Однажды вечером, когда тьма за окнами сгустилась настолько, что едва ли кто сумел бы разглядеть нашего гостя, нас навестил дядя Сэмюель, сухой и жилистый человечек, чье смуглое лицо, сморщенное, как печеное яблоко, выдавало индейскую кровь. Рыбак он был никудышный, да и не любил моря. И все же искусство дяди Сэмюеля принесло ему громкую славу — дурную славу, по мнению констебля канадской полиции, представлявшего в Бюржо закон.

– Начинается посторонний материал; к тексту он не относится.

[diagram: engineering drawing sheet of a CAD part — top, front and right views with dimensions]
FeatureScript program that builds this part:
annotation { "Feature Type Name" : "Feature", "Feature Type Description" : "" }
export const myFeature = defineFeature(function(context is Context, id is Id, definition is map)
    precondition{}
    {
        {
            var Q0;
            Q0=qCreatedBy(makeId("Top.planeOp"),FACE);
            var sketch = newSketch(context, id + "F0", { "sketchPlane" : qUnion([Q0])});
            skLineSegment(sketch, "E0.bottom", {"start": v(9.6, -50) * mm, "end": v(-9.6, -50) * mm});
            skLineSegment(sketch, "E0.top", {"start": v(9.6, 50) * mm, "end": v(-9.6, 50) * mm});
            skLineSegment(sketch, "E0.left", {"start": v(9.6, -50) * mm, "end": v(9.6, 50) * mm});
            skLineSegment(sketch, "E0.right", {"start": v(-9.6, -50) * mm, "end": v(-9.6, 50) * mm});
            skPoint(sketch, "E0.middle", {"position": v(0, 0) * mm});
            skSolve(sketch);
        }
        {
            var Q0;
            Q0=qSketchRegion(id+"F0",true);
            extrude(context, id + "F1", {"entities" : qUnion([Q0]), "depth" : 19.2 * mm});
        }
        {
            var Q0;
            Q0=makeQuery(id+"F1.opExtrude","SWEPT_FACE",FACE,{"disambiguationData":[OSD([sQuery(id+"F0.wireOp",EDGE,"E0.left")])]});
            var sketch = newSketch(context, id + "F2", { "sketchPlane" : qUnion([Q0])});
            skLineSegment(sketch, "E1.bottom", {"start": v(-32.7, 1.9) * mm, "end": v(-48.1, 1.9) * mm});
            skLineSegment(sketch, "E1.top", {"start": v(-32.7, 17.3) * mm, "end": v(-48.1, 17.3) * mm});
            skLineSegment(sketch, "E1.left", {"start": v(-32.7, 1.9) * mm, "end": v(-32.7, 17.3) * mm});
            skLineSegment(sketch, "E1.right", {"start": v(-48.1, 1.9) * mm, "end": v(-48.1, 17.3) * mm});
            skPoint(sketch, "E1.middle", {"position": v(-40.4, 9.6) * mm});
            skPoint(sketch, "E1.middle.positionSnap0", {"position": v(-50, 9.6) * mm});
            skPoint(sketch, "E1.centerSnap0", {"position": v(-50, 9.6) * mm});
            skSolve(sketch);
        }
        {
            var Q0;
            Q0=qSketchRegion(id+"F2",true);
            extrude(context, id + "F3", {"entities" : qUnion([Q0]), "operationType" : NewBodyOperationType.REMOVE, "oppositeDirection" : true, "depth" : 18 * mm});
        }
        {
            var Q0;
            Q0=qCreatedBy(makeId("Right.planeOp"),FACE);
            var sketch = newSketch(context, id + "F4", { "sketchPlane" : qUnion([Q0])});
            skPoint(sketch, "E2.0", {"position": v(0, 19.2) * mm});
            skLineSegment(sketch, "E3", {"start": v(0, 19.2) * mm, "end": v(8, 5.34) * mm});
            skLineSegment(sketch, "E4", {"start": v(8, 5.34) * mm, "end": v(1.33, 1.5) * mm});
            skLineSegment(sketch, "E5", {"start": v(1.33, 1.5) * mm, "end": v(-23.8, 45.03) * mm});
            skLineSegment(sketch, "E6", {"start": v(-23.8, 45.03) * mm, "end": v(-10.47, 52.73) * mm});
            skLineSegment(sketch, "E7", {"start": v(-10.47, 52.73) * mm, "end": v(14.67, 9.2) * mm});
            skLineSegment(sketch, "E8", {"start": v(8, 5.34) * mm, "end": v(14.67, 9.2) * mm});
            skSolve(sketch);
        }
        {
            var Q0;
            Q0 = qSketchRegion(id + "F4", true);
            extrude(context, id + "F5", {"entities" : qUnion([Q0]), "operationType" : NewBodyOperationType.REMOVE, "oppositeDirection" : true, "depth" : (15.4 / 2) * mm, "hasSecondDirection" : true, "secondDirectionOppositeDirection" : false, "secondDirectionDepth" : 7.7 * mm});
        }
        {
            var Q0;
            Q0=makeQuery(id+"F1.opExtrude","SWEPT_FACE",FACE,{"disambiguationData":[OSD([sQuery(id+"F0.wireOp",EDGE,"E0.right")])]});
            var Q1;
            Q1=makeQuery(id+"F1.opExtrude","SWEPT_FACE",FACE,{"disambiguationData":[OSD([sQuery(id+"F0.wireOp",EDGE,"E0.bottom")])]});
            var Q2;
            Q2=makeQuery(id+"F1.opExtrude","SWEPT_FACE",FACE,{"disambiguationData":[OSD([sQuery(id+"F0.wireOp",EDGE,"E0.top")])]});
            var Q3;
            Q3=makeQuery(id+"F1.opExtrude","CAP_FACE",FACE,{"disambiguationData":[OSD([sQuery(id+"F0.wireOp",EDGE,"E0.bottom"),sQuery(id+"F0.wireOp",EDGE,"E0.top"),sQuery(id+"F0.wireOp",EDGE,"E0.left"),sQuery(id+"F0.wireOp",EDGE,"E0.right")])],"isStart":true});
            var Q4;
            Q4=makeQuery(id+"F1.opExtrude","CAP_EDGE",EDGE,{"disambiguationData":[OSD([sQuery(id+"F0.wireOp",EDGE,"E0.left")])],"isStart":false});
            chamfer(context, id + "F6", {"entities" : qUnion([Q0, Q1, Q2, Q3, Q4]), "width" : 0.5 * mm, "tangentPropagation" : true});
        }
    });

Дядя Сэмюель охотился на суше. Оружием ему служили ружье и капкан, а угодья его простирались на сотню миль к северу от побережья — это были «бэрренсы», бесплодная, каменистая канадская тундра, открытая всем ветрам. В подарок нам он принес огромный, на несколько обедов кусок «деревенского» мяса, завернутый в промокшую бумагу; «деревенским» здесь называют мясо незаконно убитого карибу.
Не забывая подливать себе рому, дядя Сэмюель в течение нескольких часов говорил о себе и о том мире, в котором жил. Он рассказал нам, что в бэрренсах в этом году бродят десятки рысей, покинувших свои обычные убежища в дальних лесах и пришедших сюда охотиться на зайцев; а по берегам рек встречаются лоси. Говоря о лосях, он сокрушался по поводу нашествия «стрелков» — так он с презрением называл охотников-любителей из Шорт-Рича, накупивших магазинных винтовок и убивавших лосей без разбора.
— Я не против охоты, — заявлял Сэмюель. — Но ведь надо же понимать, какого зверя можно бить, а какого нельзя! А им все равно, они и самок стреляют, и детенышей — всех подряд. И большинство даже мяса не берут, бросают туши неразделанными. Раньше такого не бывало. Большой удачей считалось иметь ружье с патронами, а уж если кому посчастливится убить оленя, так он все мясо до последнего кусочка домой нес, жене и детям...
Дядя Сэмюель замолчал и с осуждением покачал головой.
— Худые, видно, времена настали, если взрослые люди такое творят. Нет, раньше ничего похожего не было. Никто из наших не стал бы убивать больше, чем ему надо. А этим, с завода, им лишь бы стрельнуть. Им что зверя бить, что птицу — все равно. На прошлой неделе двух орланов убили, забавы ради. Чтоб на орланов охотиться — такого я в жизни своей не слыхал. Это уже преступление против природы, и больше ничего!
Большинство наших гостей были из Мессерса, но иной раз приходили и с «того конца» — так наши соседи называли Харбор и Рич. Однажды днем, привлеченный зычным лаем Альберта, я подошел к окну и увидел пятерых всадников на здоровенных скакунах, неуверенно ступавших по пешеходному мостику, который соединяет Мессерс с остальными районами Бюржо. Впереди ехали врачи городской больницы, муж и жена; за ними — их дети; пятым был симпатичный парень, которого они любили называть своим «грумом». Все, кроме «грума», были одеты в настоящие английские костюмы для верховой езды, включая кепи и хлыстики. За всадниками следовали два громадных, кудлатых пса, так называемые ньюфаундленды; в действительности же порода эта была выведена в прошлом столетии в Англии.